Thanks for the tip Rustjunkie. I should have some brass around here. Get to test my soldering skills too. First I'm gonna soak the unit in evaporust all day. Appreciate the offer too! I'll keep you posted.


----------



## Dale Alan (Mar 21, 2015)

Solder should do the trick. If that does not hold you could use a fender washer and a small self-tapping screw . You could peen the washer to make it convexed so the screw does not protrude too far.


----------



## Dale Alan (Mar 21, 2015)

This is the style screw I was thinking of.
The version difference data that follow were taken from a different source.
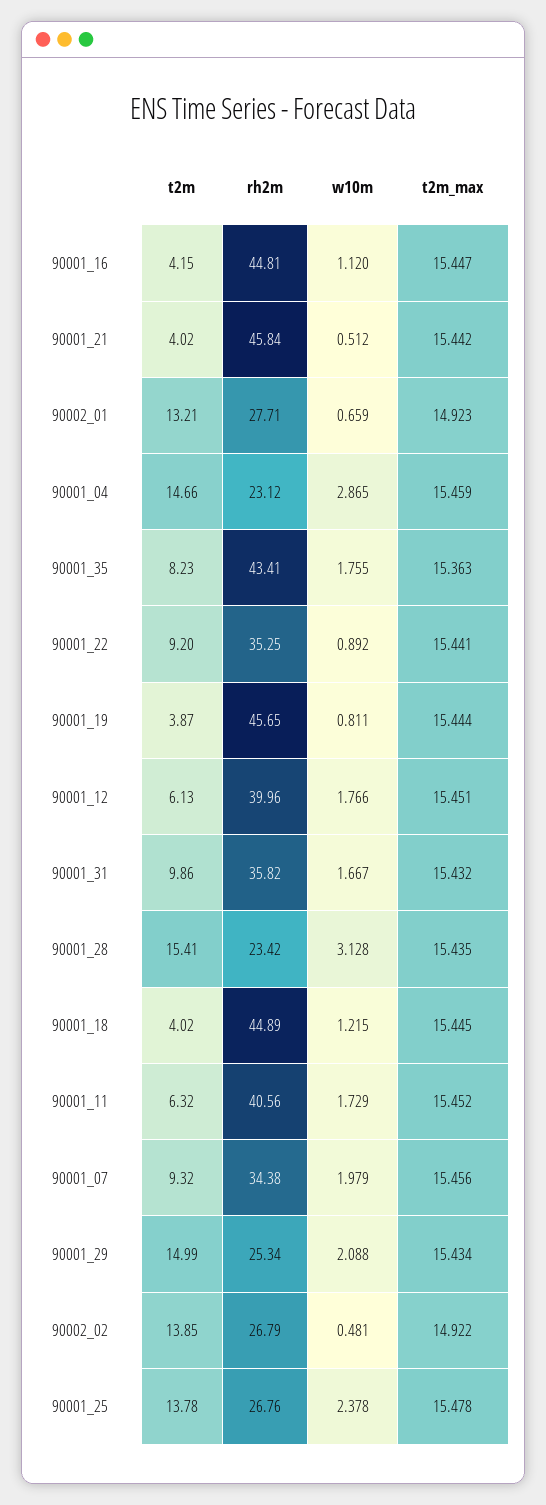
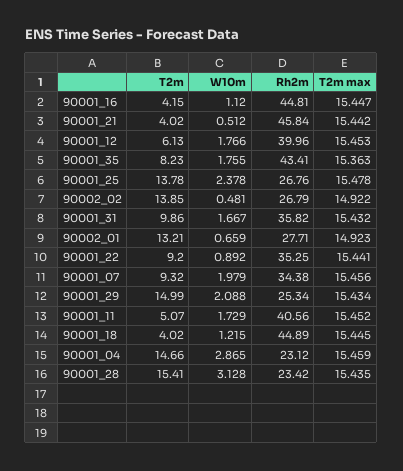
t2m, 90001_19: 3.87 -> none
rh2m, 90001_19: 45.65 -> none
w10m, 90001_19: 0.811 -> none
t2m_max, 90001_19: 15.444 -> none
t2m_max, 90001_12: 15.451 -> 15.453
t2m, 90001_11: 6.32 -> 5.07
This one is 1/2",I think they come even shorter.


----------



## Evans200 (Mar 21, 2015)

Hardware store trip yielded a 1/4" wide brass strip, thin enough to bend, and a very small self tapping screw just in case my soldering job bombs as I suspect it will, lol.


----------



## Dale Alan (Mar 21, 2015)

Excellent,good luck with it. My soldering is hit or miss,that is why I mentioned the screw. I have no problem soldering with a torch,soldering irons and I don't always get along.


----------



## Evans200 (Mar 21, 2015)

$1.29 at the hardware store, one slightly burned finger tip, and 3 miller lite's, and the tail light works! Evaporust is a great product. This is the second time I've used it to clean up a light. NOTE: If you have this light and same fix, make sure the solder only goes where it's supposed to, or you'll end up with very hot batteries. And that was BEFORE the miller lite's. lol.


----------



## Dale Alan (Mar 21, 2015)

Very cool,glad you got fixed.


----------



## Evans200 (Mar 21, 2015)

Thank you Rustjunkie and Dale Alan for the information and motivation. Soldering is NOT my strong suit, but this time I won.


----------